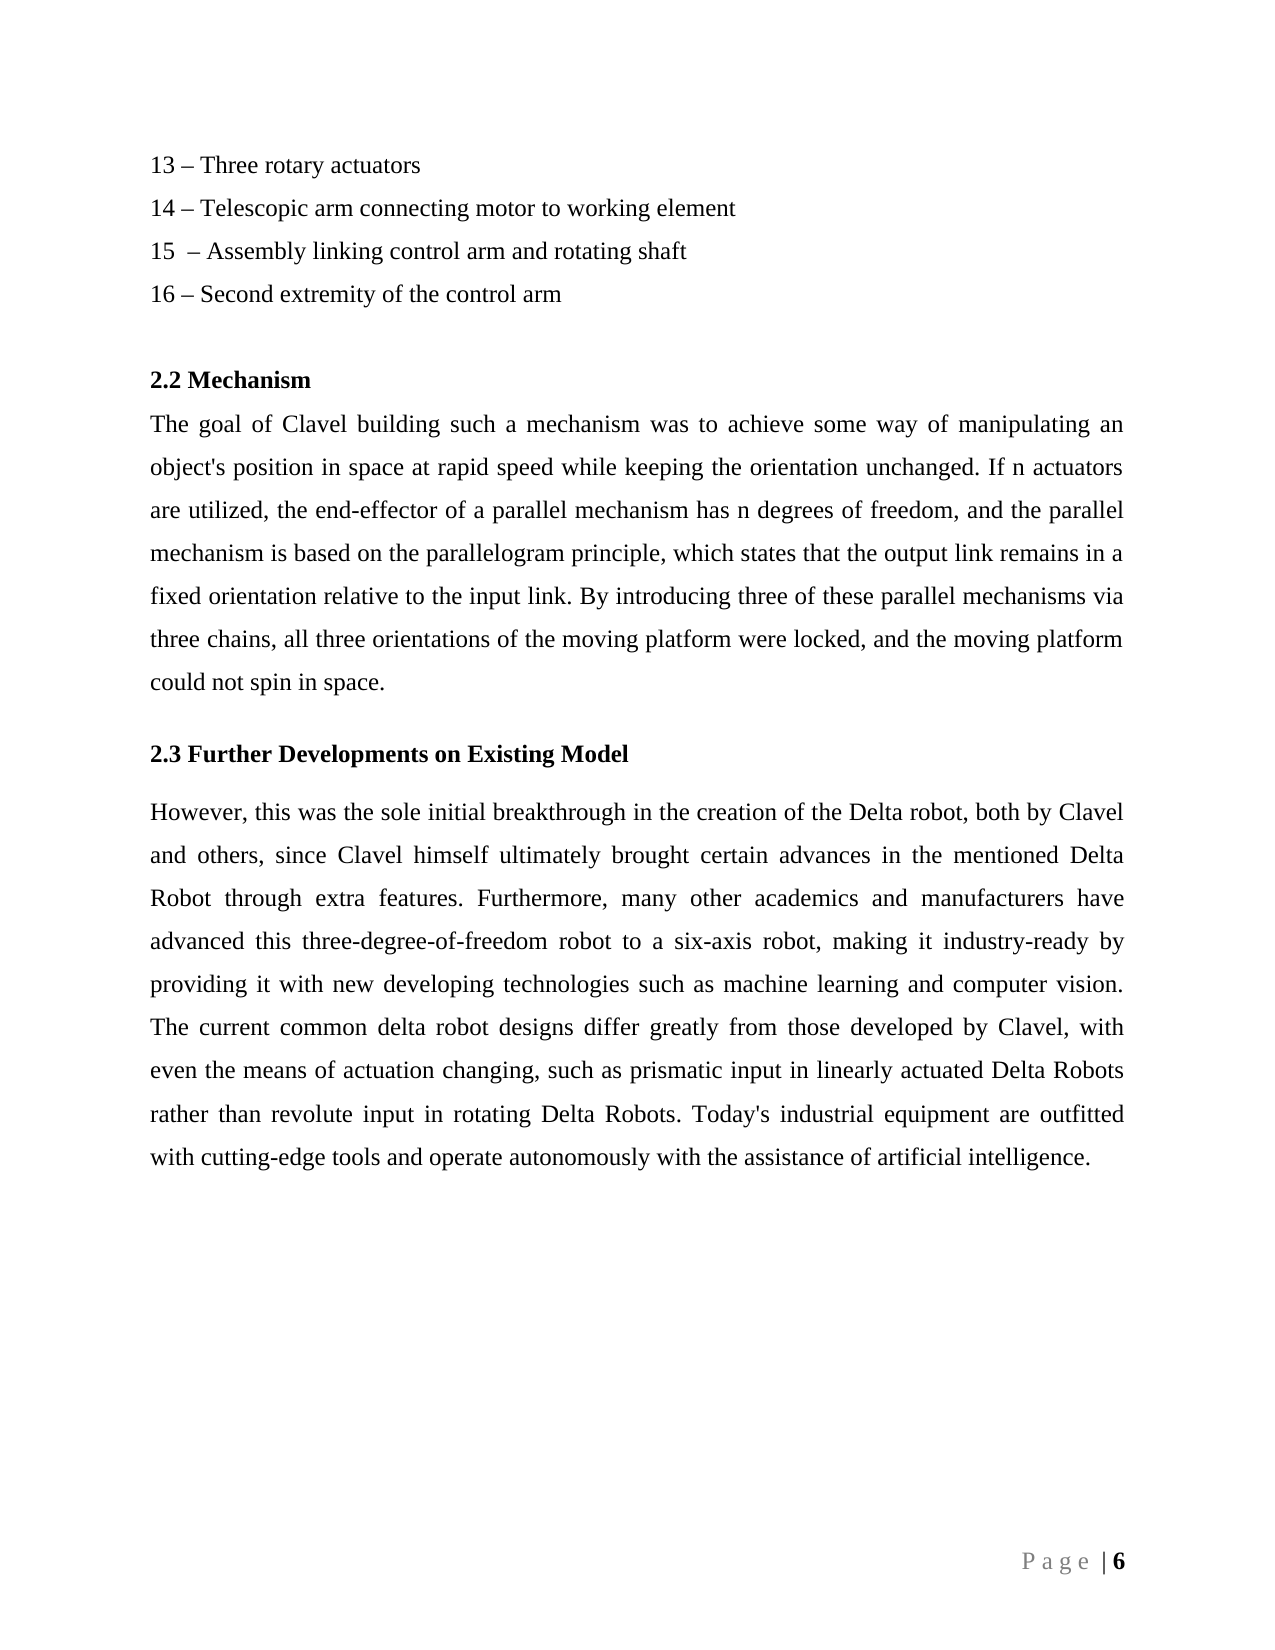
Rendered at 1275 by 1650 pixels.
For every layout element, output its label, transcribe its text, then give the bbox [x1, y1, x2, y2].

text 16 – Second extremity of the control arm [150, 279, 1125, 308]
list – Assembly linking control arm and rotating shaft [150, 236, 1125, 265]
text 14 – Telescopic arm connecting motor to working element [150, 193, 1125, 222]
text 2.3 Further Developments on Existing Model [150, 739, 1125, 768]
text However, this was the sole initial breakthrough in the creation of the Delta robot, both by Clavel and others, since Clavel himself ultimately brought certain advances in the mentioned Delta Robot through extra features. Furthermore, many other academics and manufacturers have advanced this three-degree-of-freedom robot to a six-axis robot, making it industry-ready by providing it with new developing technologies such as machine learning and computer vision. The current common delta robot designs differ greatly from those developed by Clavel, with even the means of actuation changing, such as prismatic input in linearly actuated Delta Robots rather than revolute input in rotating Delta Robots. Today's industrial equipment are outfitted with cutting-edge tools and operate autonomously with the assistance of artificial intelligence. [150, 797, 1125, 1171]
text 13 – Three rotary actuators [150, 150, 1125, 179]
text 2.2 Mechanism [150, 366, 1125, 394]
text The goal of Clavel building such a mechanism was to achieve some way of manipulating an object's position in space at rapid speed while keeping the orientation unchanged. If n actuators are utilized, the end-effector of a parallel mechanism has n degrees of freedom, and the parallel mechanism is based on the parallelogram principle, which states that the output link remains in a fixed orientation relative to the input link. By introducing three of these parallel mechanisms via three chains, all three orientations of the moving platform were locked, and the moving platform could not spin in space. [150, 409, 1125, 696]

Instructions to follow:
Tell me how many lines in the data include "control", giving only the number.

Task result:
2